**Problem description**.
Reproduce verbatim the lines in the rows below, from the line containing "order: Teloschistales" up to and including the last line of the rows.

**Material**.

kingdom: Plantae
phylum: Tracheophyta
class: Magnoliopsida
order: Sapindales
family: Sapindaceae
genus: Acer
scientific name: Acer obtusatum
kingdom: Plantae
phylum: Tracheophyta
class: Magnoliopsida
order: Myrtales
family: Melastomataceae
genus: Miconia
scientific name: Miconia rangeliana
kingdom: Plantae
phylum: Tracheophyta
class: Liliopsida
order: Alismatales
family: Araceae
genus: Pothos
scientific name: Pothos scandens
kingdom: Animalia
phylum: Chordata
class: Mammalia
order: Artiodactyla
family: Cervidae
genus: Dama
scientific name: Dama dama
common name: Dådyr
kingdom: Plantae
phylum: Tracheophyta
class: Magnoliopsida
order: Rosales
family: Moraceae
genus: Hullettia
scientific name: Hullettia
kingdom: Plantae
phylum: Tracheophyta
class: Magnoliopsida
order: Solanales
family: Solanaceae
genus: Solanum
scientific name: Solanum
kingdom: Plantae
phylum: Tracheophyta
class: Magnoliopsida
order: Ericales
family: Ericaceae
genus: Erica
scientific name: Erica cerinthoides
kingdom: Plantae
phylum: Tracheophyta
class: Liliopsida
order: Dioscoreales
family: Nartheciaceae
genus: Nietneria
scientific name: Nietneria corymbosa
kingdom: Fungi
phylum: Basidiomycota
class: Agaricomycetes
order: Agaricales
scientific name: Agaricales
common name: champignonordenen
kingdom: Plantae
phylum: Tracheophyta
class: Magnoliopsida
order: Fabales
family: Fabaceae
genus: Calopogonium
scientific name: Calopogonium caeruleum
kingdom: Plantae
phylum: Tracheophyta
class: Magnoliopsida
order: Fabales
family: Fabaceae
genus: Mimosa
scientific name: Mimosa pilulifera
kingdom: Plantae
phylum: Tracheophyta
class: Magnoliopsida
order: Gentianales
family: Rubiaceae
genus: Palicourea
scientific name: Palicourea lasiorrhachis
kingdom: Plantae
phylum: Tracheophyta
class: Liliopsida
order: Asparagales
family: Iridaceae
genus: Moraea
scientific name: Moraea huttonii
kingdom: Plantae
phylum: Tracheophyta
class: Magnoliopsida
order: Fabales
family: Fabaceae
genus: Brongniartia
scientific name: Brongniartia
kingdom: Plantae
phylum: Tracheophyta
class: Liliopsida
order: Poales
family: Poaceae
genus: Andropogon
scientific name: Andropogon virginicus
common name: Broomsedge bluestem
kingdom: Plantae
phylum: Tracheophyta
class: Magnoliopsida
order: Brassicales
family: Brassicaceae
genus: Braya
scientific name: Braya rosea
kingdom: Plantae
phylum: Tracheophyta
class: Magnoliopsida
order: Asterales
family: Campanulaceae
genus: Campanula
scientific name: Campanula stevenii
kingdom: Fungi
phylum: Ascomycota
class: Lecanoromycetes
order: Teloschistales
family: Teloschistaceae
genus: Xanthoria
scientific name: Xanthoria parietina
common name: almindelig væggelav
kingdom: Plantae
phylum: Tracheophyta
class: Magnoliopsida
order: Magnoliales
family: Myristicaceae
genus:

**Exercise result**.
order: Teloschistales
family: Teloschistaceae
genus: Xanthoria
scientific name: Xanthoria parietina
common name: almindelig væggelav
kingdom: Plantae
phylum: Tracheophyta
class: Magnoliopsida
order: Magnoliales
family: Myristicaceae
genus:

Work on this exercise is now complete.